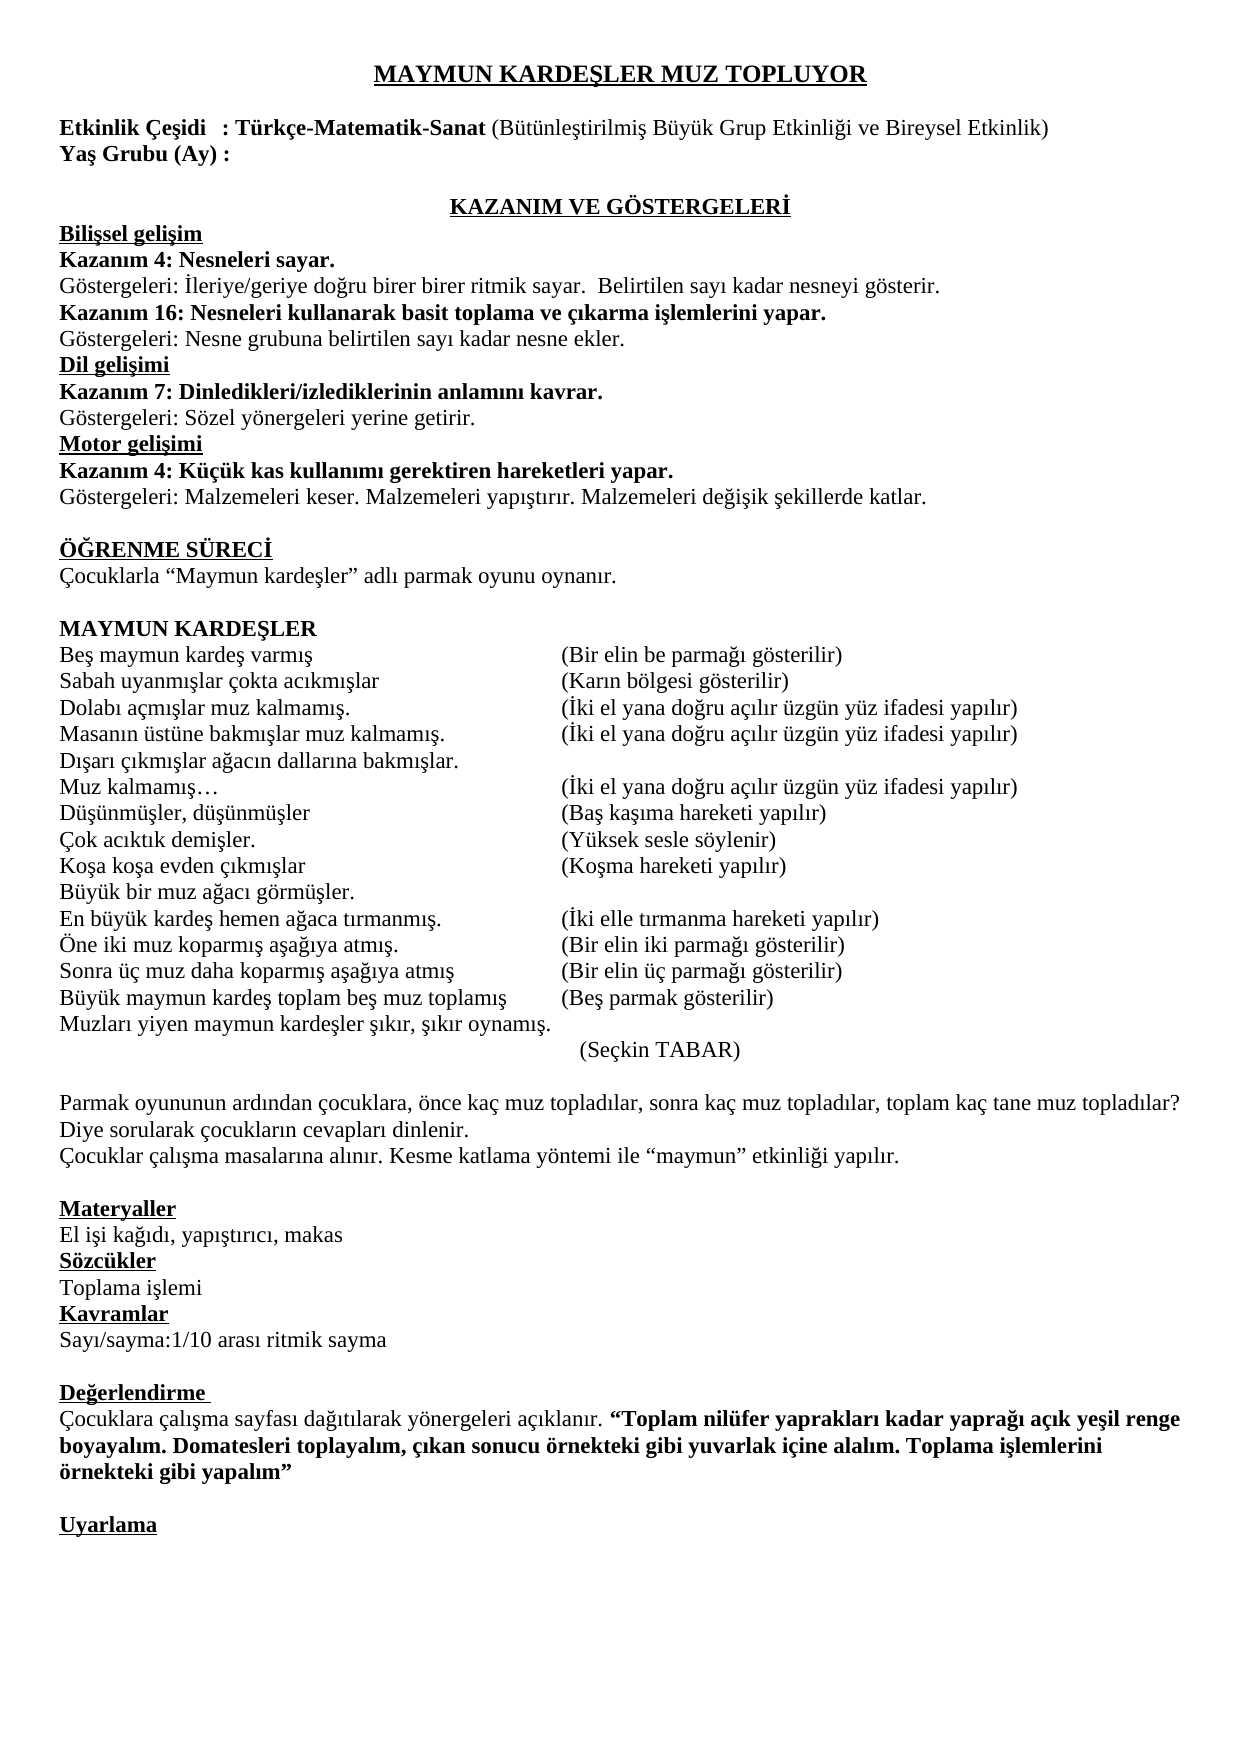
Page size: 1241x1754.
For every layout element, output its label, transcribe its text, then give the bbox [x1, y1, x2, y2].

text Masanın üstüne bakmışlar muz kalmamış. (İki el yana doğru açılır üzgün yüz ifadesi yapılır) [59, 720, 1181, 747]
text Beş maymun kardeş varmış (Bir elin be parmağı gösterilir) [59, 641, 1181, 668]
text Sonra üç muz daha koparmış aşağıya atmış (Bir elin üç parmağı gösterilir) [59, 957, 1181, 984]
text Büyük maymun kardeş toplam beş muz toplamış (Beş parmak gösterilir) [59, 984, 1181, 1010]
text Motor gelişimi [59, 430, 1181, 457]
text Dışarı çıkmışlar ağacın dallarına bakmışlar. [59, 747, 1181, 773]
text En büyük kardeş hemen ağaca tırmanmış. (İki elle tırmanma hareketi yapılır) [59, 905, 1181, 931]
text Çok acıktık demişler. (Yüksek sesle söylenir) [59, 826, 1181, 852]
text Parmak oyununun ardından çocuklara, önce kaç muz topladılar, sonra kaç muz topladılar, toplam kaç tane muz topladılar? Diye sorularak çocukların cevapları dinlenir. [59, 1089, 1181, 1142]
text (Seçkin TABAR) [59, 1037, 1181, 1063]
text Dolabı açmışlar muz kalmamış. (İki el yana doğru açılır üzgün yüz ifadesi yapılır) [59, 694, 1181, 720]
text Toplama işlemi [59, 1274, 1181, 1300]
text Sayı/sayma:1/10 arası ritmik sayma [59, 1326, 1181, 1353]
text Bilişsel gelişim [59, 219, 1181, 246]
text ÖĞRENME SÜRECİ [59, 536, 1181, 562]
text Göstergeleri: Malzemeleri keser. Malzemeleri yapıştırır. Malzemeleri değişik şekillerde katlar. [59, 483, 1181, 509]
text Değerlendirme [59, 1379, 1181, 1406]
text Etkinlik Çeşidi : Türkçe-Matematik-Sanat (Bütünleştirilmiş Büyük Grup Etkinliği ve Bireysel Etkinlik) [59, 114, 1181, 141]
text Göstergeleri: İleriye/geriye doğru birer birer ritmik sayar. Belirtilen sayı kadar nesneyi gösterir. [59, 272, 1181, 299]
text Kazanım 4: Küçük kas kullanımı gerektiren hareketleri yapar. [59, 457, 1181, 483]
text Çocuklara çalışma sayfası dağıtılarak yönergeleri açıklanır. “Toplam nilüfer yaprakları kadar yaprağı açık yeşil renge boyayalım. Domatesleri toplayalım, çıkan sonucu örnekteki gibi yuvarlak içine alalım. Toplama işlemlerini örnekteki gibi yapalım” [59, 1406, 1181, 1484]
text KAZANIM VE GÖSTERGELERİ [59, 193, 1181, 219]
text Göstergeleri: Sözel yönergeleri yerine getirir. [59, 404, 1181, 430]
text Koşa koşa evden çıkmışlar (Koşma hareketi yapılır) [59, 852, 1181, 878]
text Çocuklar çalışma masalarına alınır. Kesme katlama yöntemi ile “maymun” etkinliği yapılır. [59, 1142, 1181, 1168]
text Uyarlama [59, 1511, 1181, 1537]
text Kazanım 16: Nesneleri kullanarak basit toplama ve çıkarma işlemlerini yapar. [59, 299, 1181, 325]
text MAYMUN KARDEŞLER [59, 615, 1181, 641]
text Kavramlar [59, 1300, 1181, 1326]
text Yaş Grubu (Ay) : [59, 141, 1181, 167]
text MAYMUN KARDEŞLER MUZ TOPLUYOR [59, 59, 1181, 88]
text Büyük bir muz ağacı görmüşler. [59, 878, 1181, 905]
text Sabah uyanmışlar çokta acıkmışlar (Karın bölgesi gösterilir) [59, 668, 1181, 694]
text Göstergeleri: Nesne grubuna belirtilen sayı kadar nesne ekler. [59, 325, 1181, 351]
text Kazanım 4: Nesneleri sayar. [59, 246, 1181, 272]
text Muz kalmamış… (İki el yana doğru açılır üzgün yüz ifadesi yapılır) [59, 773, 1181, 799]
text Düşünmüşler, düşünmüşler (Baş kaşıma hareketi yapılır) [59, 799, 1181, 826]
text El işi kağıdı, yapıştırıcı, makas [59, 1221, 1181, 1247]
text Kazanım 7: Dinledikleri/izlediklerinin anlamını kavrar. [59, 378, 1181, 404]
text Öne iki muz koparmış aşağıya atmış. (Bir elin iki parmağı gösterilir) [59, 931, 1181, 957]
text Çocuklarla “Maymun kardeşler” adlı parmak oyunu oynanır. [59, 562, 1181, 588]
text Dil gelişimi [59, 351, 1181, 378]
text Sözcükler [59, 1247, 1181, 1274]
text Muzları yiyen maymun kardeşler şıkır, şıkır oynamış. [59, 1010, 1181, 1037]
text Materyaller [59, 1195, 1181, 1221]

=====

Prompt: Among the lines above, show every one that contains the string "ifadesi".

Answer section:
text Masanın üstüne bakmışlar muz kalmamış. (İki el yana doğru açılır üzgün yüz ifadesi yapılır) [59, 720, 1181, 747]
text Dolabı açmışlar muz kalmamış. (İki el yana doğru açılır üzgün yüz ifadesi yapılır) [59, 694, 1181, 720]
text Muz kalmamış… (İki el yana doğru açılır üzgün yüz ifadesi yapılır) [59, 773, 1181, 799]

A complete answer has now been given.